PROBLEM DESCRIPTION
For the records below, please print exactly and only the lines from the one with "right knee: (61, 224)" down to the one with "left wrist: (230, 307)", both ends included, omitting the pictures.

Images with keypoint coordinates
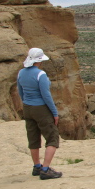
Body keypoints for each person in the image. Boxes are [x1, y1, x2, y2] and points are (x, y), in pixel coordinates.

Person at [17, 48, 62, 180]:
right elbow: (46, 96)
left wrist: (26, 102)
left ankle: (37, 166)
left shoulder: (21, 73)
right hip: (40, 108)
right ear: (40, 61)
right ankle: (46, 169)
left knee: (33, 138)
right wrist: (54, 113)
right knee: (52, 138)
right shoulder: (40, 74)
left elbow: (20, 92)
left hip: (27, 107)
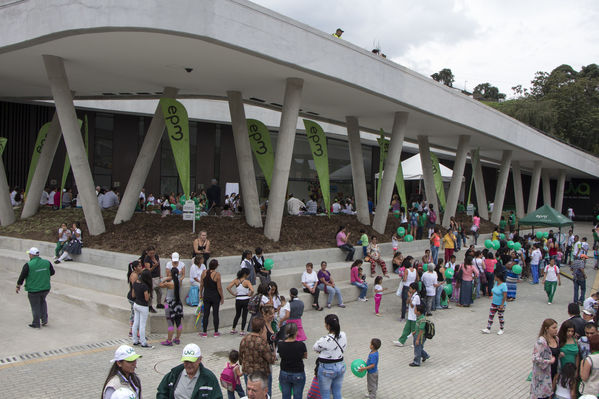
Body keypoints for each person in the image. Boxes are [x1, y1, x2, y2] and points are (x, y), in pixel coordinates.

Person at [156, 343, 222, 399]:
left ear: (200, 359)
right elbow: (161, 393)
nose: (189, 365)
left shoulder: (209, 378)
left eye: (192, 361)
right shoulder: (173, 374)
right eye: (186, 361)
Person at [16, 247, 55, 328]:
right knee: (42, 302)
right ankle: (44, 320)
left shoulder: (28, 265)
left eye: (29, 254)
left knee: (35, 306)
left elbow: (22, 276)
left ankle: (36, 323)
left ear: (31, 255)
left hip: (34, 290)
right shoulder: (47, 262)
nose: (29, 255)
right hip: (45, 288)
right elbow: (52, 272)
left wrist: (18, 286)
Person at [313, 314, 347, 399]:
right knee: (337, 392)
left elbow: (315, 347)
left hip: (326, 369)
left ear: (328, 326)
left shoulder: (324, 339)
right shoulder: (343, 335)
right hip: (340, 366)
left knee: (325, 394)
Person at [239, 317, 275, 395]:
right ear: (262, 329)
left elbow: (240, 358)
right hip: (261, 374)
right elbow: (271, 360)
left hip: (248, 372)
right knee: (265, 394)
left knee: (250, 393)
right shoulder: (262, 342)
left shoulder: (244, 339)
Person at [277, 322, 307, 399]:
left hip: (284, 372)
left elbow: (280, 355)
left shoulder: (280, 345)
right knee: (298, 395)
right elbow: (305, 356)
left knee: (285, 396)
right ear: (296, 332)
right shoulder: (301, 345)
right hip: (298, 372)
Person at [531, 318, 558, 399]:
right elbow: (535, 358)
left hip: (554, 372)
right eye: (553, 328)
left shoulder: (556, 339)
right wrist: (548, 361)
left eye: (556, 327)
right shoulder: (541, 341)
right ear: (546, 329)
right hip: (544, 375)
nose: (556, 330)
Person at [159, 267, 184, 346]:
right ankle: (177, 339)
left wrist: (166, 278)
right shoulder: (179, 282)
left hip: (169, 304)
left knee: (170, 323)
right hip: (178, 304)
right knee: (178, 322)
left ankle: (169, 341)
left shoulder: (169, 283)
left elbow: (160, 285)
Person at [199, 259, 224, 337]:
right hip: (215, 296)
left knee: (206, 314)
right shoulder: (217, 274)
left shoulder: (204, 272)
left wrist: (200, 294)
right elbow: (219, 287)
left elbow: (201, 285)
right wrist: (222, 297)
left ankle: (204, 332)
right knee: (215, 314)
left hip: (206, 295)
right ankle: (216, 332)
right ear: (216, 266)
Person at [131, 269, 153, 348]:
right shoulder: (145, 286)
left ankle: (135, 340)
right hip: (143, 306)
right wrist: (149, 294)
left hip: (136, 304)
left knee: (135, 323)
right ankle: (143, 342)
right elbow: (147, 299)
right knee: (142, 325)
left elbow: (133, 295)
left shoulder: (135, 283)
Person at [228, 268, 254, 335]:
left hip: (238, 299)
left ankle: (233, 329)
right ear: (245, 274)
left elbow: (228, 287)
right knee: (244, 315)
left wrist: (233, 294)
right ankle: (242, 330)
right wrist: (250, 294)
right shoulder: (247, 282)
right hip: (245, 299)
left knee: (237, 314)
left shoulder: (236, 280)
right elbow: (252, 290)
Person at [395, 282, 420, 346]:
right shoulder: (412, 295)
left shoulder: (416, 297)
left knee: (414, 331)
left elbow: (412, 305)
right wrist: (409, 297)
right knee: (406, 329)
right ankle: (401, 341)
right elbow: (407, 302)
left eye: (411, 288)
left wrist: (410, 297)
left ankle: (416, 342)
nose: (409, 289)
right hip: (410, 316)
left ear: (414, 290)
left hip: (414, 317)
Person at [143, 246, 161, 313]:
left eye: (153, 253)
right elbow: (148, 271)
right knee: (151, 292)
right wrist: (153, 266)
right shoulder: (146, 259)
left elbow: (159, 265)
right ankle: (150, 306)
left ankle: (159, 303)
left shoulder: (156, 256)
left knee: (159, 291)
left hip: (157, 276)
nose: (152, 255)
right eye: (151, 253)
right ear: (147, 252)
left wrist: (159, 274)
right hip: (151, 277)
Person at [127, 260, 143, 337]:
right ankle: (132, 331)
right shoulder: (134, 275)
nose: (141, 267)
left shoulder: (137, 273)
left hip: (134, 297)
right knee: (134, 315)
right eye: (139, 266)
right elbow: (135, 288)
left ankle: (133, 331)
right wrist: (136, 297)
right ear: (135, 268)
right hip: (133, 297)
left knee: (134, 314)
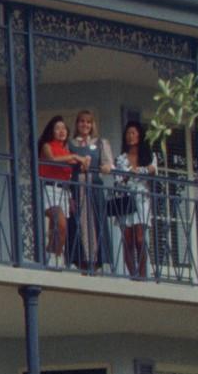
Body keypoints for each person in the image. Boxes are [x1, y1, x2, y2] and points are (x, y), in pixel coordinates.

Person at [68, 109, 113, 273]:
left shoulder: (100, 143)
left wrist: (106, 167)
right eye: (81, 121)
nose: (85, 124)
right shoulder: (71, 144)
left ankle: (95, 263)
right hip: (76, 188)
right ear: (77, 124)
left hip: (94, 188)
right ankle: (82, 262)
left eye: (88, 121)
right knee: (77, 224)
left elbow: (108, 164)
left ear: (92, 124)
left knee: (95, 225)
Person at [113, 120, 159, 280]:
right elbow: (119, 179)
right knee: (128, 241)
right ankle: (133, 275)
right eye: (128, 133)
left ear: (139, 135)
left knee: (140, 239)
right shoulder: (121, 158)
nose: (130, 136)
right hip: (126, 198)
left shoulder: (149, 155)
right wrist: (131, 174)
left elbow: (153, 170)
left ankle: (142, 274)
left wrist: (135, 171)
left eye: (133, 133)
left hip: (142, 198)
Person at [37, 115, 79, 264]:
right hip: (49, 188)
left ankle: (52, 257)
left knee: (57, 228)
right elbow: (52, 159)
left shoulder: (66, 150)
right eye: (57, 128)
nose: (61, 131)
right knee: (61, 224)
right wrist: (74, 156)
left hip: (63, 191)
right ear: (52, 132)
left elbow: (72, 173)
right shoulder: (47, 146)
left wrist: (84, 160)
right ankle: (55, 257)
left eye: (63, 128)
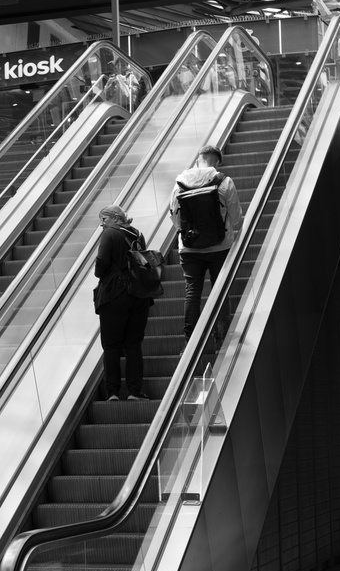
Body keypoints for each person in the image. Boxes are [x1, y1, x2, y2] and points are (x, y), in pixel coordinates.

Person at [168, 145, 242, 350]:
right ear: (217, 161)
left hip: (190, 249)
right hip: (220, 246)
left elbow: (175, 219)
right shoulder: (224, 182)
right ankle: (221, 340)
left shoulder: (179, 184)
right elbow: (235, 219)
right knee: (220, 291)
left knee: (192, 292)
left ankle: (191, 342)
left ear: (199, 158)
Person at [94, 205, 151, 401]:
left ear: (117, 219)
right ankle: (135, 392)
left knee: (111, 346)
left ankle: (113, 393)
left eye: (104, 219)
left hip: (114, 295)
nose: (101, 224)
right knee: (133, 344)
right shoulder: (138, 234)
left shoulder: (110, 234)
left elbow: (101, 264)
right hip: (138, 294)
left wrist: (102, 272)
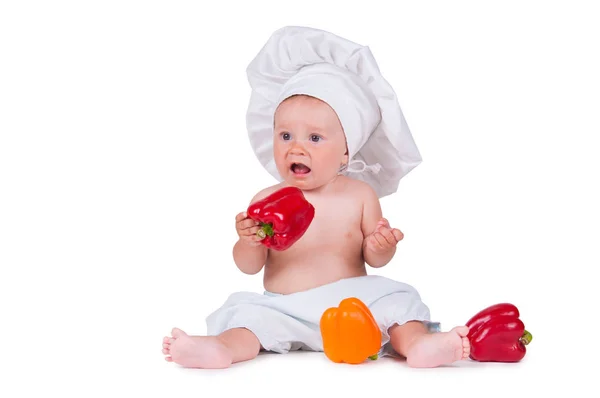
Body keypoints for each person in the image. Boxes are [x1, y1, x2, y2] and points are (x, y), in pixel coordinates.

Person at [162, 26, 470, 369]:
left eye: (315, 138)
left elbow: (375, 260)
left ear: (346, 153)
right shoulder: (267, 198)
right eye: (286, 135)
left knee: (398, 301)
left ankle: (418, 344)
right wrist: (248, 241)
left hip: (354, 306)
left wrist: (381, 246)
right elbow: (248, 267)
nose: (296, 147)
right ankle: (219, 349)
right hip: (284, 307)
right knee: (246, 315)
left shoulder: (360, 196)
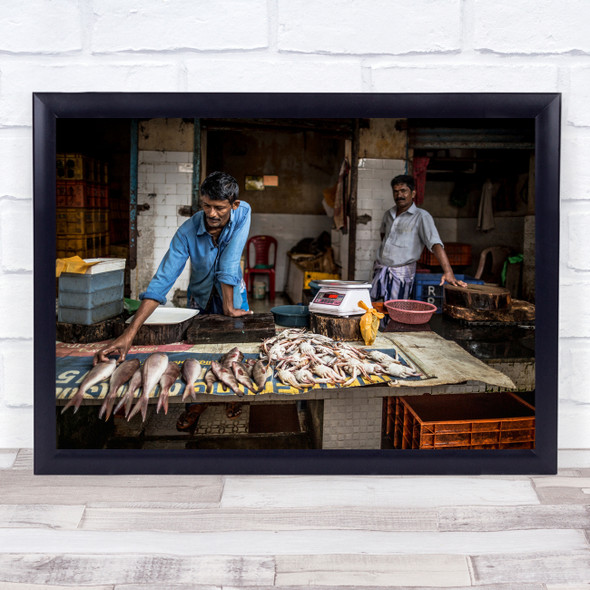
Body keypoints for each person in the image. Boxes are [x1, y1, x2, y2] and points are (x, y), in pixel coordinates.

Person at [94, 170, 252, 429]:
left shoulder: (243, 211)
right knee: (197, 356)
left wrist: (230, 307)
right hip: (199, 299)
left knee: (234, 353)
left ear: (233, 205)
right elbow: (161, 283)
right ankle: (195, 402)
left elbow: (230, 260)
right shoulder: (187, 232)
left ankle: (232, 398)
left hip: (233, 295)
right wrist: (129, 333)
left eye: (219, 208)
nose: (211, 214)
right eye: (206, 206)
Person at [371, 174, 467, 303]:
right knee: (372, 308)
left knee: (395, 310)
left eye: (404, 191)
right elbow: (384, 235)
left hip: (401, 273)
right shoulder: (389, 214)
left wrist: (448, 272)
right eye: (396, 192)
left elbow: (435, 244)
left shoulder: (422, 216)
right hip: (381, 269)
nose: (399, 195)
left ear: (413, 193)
==
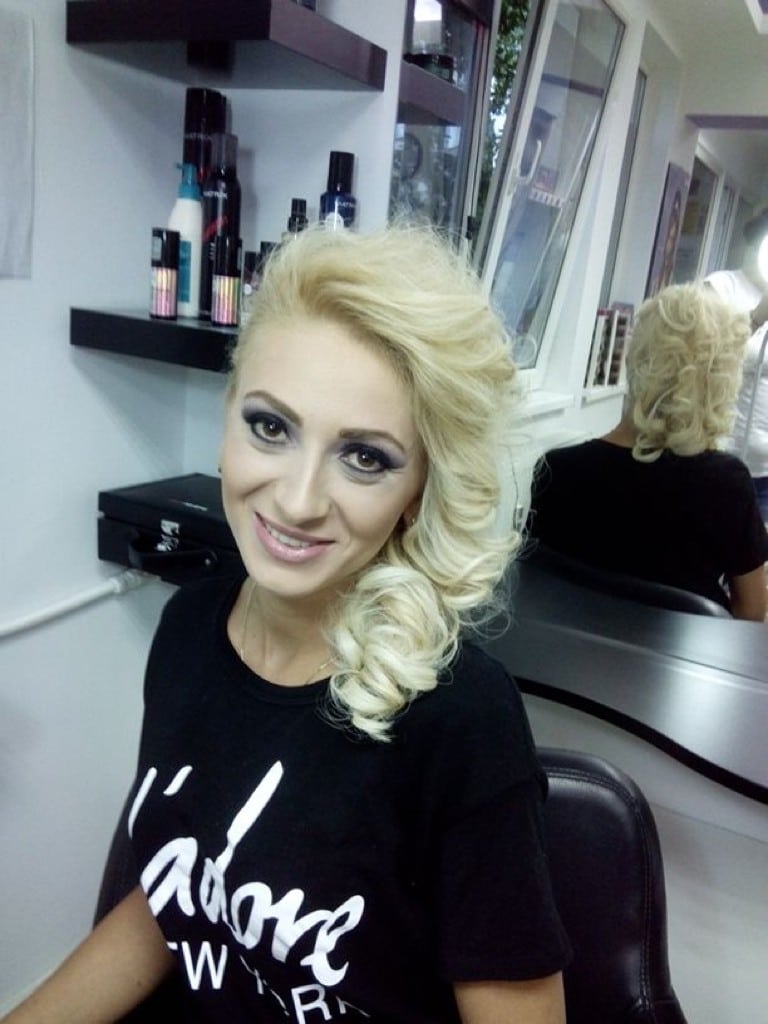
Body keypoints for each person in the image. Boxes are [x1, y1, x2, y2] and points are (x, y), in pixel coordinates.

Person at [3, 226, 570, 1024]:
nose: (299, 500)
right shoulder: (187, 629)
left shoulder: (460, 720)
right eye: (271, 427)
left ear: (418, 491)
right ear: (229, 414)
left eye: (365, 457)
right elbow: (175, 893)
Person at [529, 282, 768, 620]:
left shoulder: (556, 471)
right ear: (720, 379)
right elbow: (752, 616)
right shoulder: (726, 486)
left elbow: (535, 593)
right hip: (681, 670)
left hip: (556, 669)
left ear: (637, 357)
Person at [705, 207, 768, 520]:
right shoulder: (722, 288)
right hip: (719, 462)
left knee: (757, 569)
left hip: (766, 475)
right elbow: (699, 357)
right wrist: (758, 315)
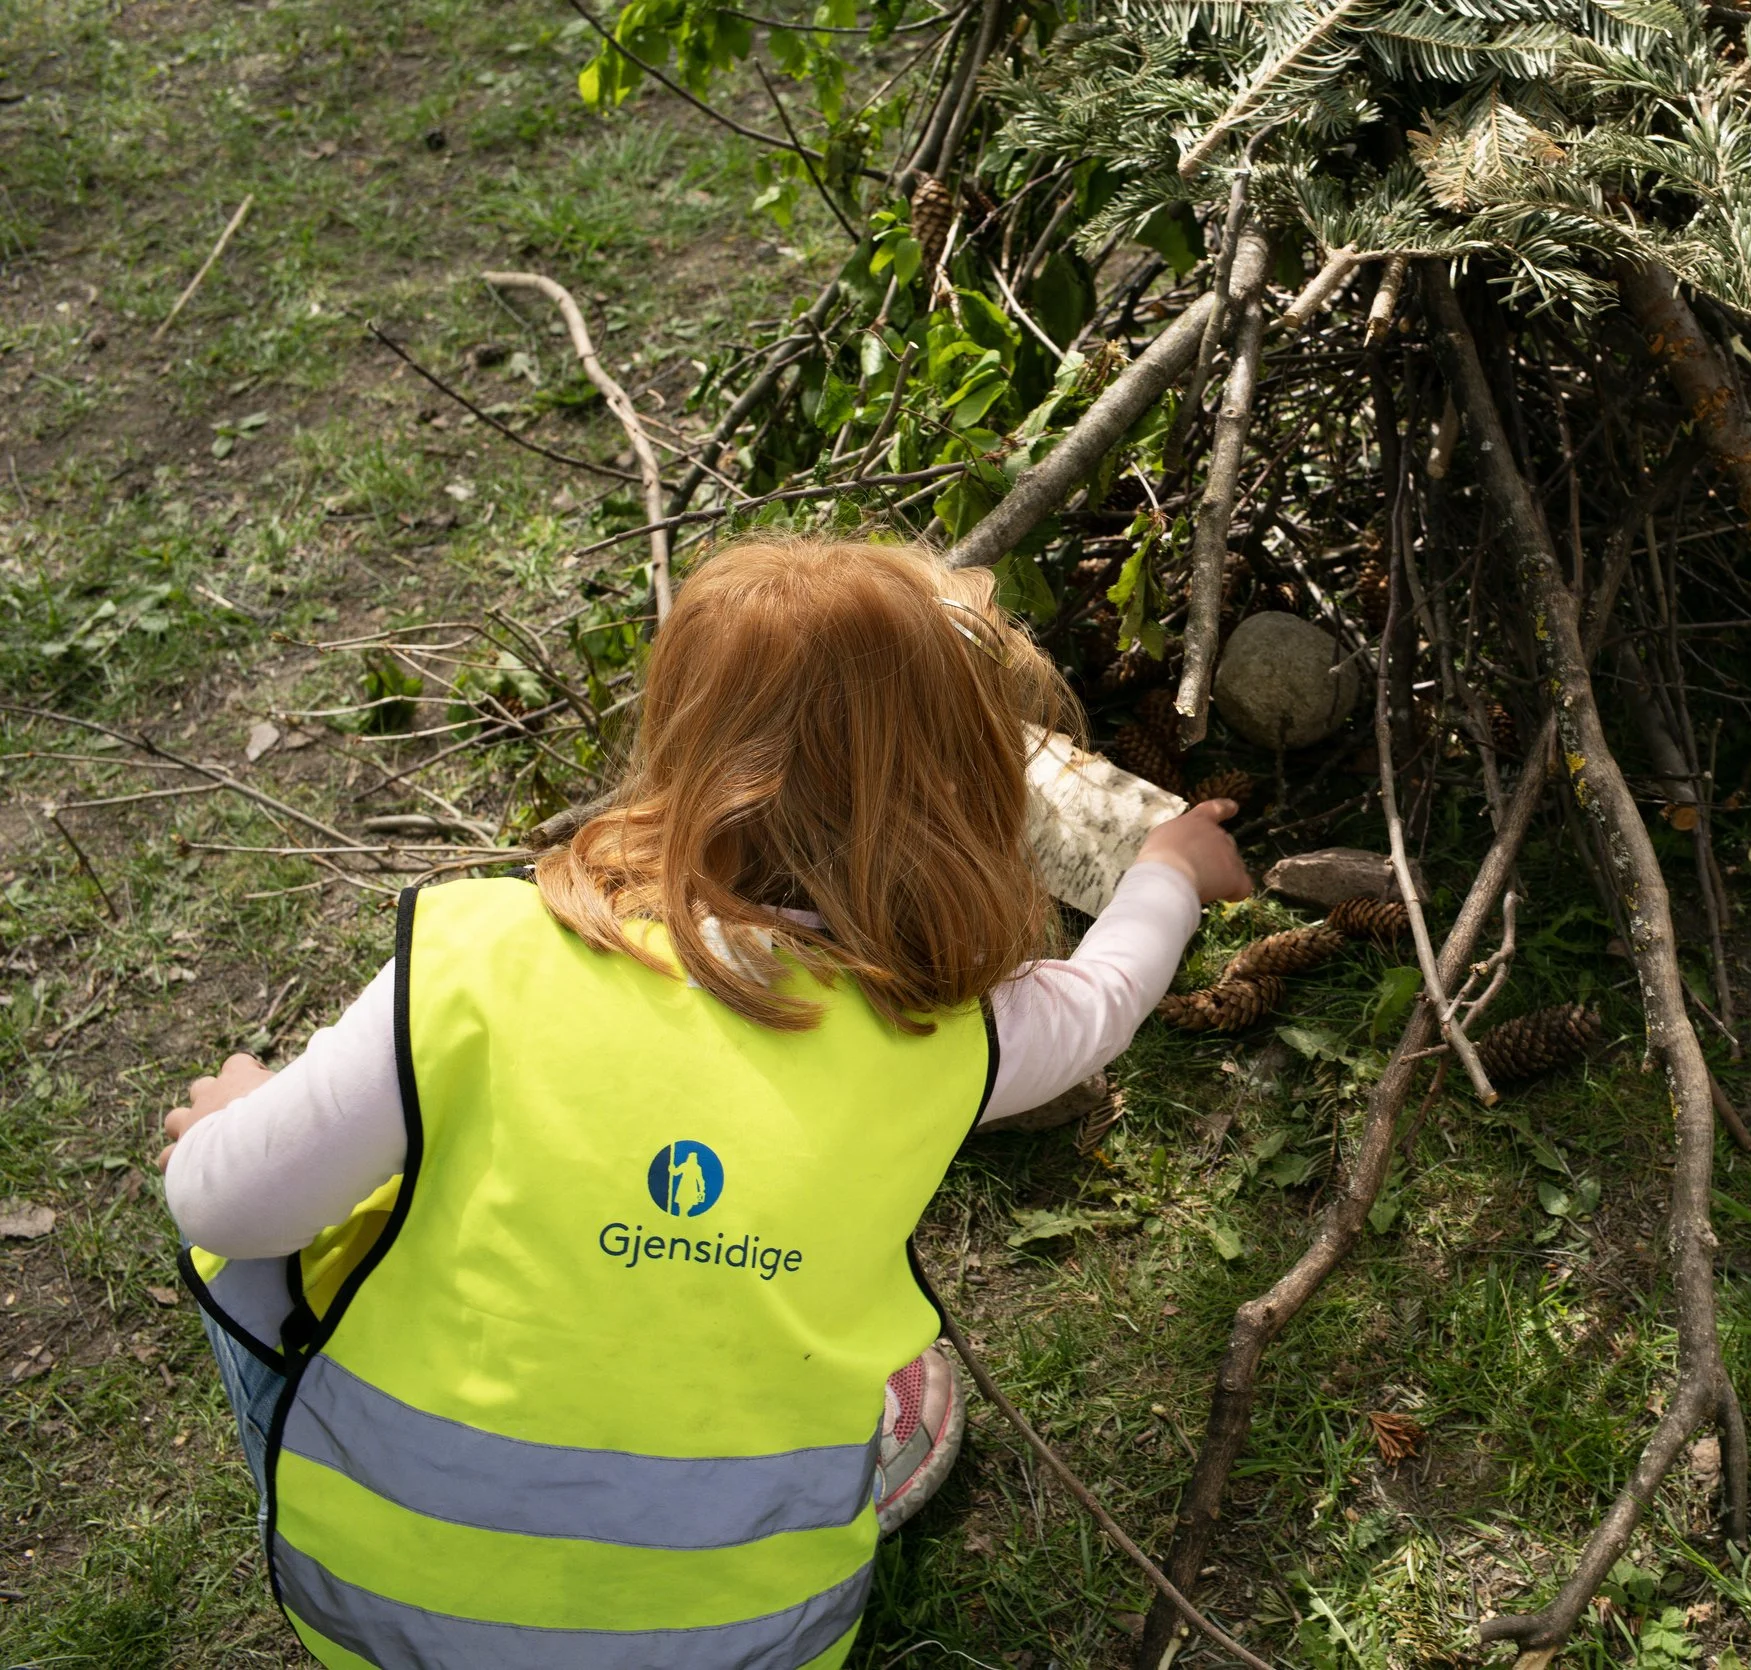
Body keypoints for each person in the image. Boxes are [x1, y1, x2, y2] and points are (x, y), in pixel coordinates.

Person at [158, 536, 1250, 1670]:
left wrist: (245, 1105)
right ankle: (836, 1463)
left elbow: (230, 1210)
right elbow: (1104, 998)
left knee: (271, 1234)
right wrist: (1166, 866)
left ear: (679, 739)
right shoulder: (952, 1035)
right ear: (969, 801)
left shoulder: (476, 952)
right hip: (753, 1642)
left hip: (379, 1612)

RESPONSE BELOW
right knee: (61, 224)
right wrist: (74, 156)
left hip: (63, 191)
right ear: (52, 132)
left elbow: (72, 173)
right shoulder: (47, 146)
left wrist: (84, 160)
right ankle: (55, 257)
left eye: (63, 128)
Body keypoints for each person in the image. Boxes are [x1, y1, x2, y2] and points are (x, y), in pixel coordinates.

Person at [168, 145, 242, 350]:
right ear: (217, 161)
left hip: (190, 249)
right hip: (220, 246)
left elbow: (175, 219)
right shoulder: (224, 182)
right ankle: (221, 340)
left shoulder: (179, 184)
right elbow: (235, 219)
right knee: (220, 291)
left knee: (192, 292)
left ankle: (191, 342)
left ear: (199, 158)
Person at [94, 205, 151, 401]:
left ear: (117, 219)
right ankle: (135, 392)
left knee: (111, 346)
left ankle: (113, 393)
left eye: (104, 219)
left hip: (114, 295)
nose: (101, 224)
right knee: (133, 344)
right shoulder: (138, 234)
left shoulder: (110, 234)
left elbow: (101, 264)
right hip: (138, 294)
left wrist: (102, 272)
Body keypoints for each person in the image. Boxes are [x1, y1, x2, y2] and points are (x, y), in pixel coordinates.

Person at [162, 26, 470, 369]:
left eye: (315, 138)
left elbow: (375, 260)
left ear: (346, 153)
right shoulder: (267, 198)
right eye: (286, 135)
left knee: (398, 301)
left ankle: (418, 344)
right wrist: (248, 241)
left hip: (354, 306)
left wrist: (381, 246)
right elbow: (248, 267)
nose: (296, 147)
right ankle: (219, 349)
right hip: (284, 307)
right knee: (246, 315)
left shoulder: (360, 196)
Body keypoints for each person in the image. Boxes are [x1, y1, x2, y2] and points are (x, y), in pixel coordinates.

Person at [94, 170, 252, 429]:
left shoulder: (243, 211)
right knee: (197, 356)
left wrist: (230, 307)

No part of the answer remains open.